My advice would be to try STL’s the next time.
The problem with BB’s is there is usually a big piece of loin meat on the top, and it should be cooked to 140. So when you take it to 200 it is dried out because it is too lean.
Al


----------



## radioguy (Dec 8, 2021)

I dont spritz, or foil.  I will turn them a few times.  when they are passing the bend test, sauce them good and put them in foil, wrap in a towel, in a cooler...30+ minutes rest ...magic.


----------



## binxpercy (Dec 8, 2021)

radioguy said:


> I dont spritz, or foil.  I will turn them a few times.  when they are passing the bend test, sauce them good and put them in foil, wrap in a towel, in a cooler...30+ minutes rest ...magic.
> 
> 
> 
> ...


That's a good lookin' grill right there!


----------



## noboundaries (Dec 8, 2021)

binxpercy said:


> Thanks. Good to know!  With mine the baby back ribs were pulled really far back and the meat was about as dry as those bones. I had bones in the skinny ends literally falling out without my touching them because the meat had shrunk that far. Should I up the temp toward the end to melt that collagen?
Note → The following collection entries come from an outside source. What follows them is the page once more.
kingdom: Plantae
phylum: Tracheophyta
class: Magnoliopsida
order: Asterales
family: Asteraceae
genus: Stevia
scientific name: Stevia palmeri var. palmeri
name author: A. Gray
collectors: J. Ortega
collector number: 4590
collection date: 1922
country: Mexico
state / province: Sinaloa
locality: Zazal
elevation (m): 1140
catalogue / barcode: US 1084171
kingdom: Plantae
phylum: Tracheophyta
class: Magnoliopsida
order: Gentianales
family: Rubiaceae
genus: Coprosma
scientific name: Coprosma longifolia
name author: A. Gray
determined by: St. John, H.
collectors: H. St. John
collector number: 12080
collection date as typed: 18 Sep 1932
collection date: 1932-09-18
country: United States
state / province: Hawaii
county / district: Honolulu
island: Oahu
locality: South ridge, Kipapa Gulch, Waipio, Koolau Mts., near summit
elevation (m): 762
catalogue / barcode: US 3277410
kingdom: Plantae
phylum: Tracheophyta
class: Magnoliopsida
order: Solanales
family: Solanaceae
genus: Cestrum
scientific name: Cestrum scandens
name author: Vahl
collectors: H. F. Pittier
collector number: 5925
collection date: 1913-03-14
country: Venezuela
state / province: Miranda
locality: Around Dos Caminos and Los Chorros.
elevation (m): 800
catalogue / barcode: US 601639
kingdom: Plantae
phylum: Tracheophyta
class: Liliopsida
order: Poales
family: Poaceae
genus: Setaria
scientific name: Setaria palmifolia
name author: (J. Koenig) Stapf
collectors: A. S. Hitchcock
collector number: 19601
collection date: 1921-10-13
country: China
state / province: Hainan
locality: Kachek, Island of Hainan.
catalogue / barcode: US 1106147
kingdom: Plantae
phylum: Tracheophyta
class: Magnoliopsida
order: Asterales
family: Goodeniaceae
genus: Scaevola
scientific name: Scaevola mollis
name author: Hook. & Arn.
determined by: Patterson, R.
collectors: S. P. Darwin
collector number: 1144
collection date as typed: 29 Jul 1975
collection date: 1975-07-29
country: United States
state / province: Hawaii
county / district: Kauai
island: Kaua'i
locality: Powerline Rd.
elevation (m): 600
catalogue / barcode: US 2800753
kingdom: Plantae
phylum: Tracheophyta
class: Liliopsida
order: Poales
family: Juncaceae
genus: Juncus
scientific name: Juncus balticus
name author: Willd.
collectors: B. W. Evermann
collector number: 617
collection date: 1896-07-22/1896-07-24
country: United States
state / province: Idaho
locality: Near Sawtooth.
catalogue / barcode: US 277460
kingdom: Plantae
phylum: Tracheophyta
The original post was St. Louis cut spareribs. Baby Backs are a leaner, more ornery and temperamental part of the piggy. I ALWAYS wrap BBs, but rarely do them because spares are so much easier and much more friendly and forgiving.


----------



## clifish (Dec 8, 2021)

I have seen that letter last year...If it was real and sent to me my house would look like Clark Griswolds....and the menorah would still be in our front window...lol


edit sorry wrong forum,  that is what happens when I toggle back and forth between the Wrangler forum and here.


----------



## gmc2003 (Dec 8, 2021)

clifish said:


> edit sorry wrong forum,  that is what happens when I toggle back and forth between the Wrangler forum and here.



Wrangler Jeans forum - Oh you NY'ers. LOL

Chris


----------



## binxpercy (Dec 8, 2021)

noboundaries said:


> The original post was St. Louis cut spareribs. Baby Backs are a leaner, more ornery and temperamental part of the piggy. I ALWAYS wrap BBs, but rarely do them because spares are so much easier and much more friendly and forgiving.


Great advice. Truth be told the first time on my Premium I did just STLs, the second time I did an STL and a BB just because they were on sale and I needed more than one rack for the gathering. I only did BBRs for a long time just because of that dumb Chili's song and then tried STLs per the advice of Jeremy Yoder at Mad Scientist BBQ. And you're both right - STLs have much better payoff and are less ornery. Which is why I scratched my head and started this thread when even my STLs ended up dry.


----------



## clifish (Dec 9, 2021)

Funny,  sorry wrong Wrangler








gmc2003 said:


> Wrangler Jeans forum - Oh you NY'ers. LOL
> 
> Chris


----------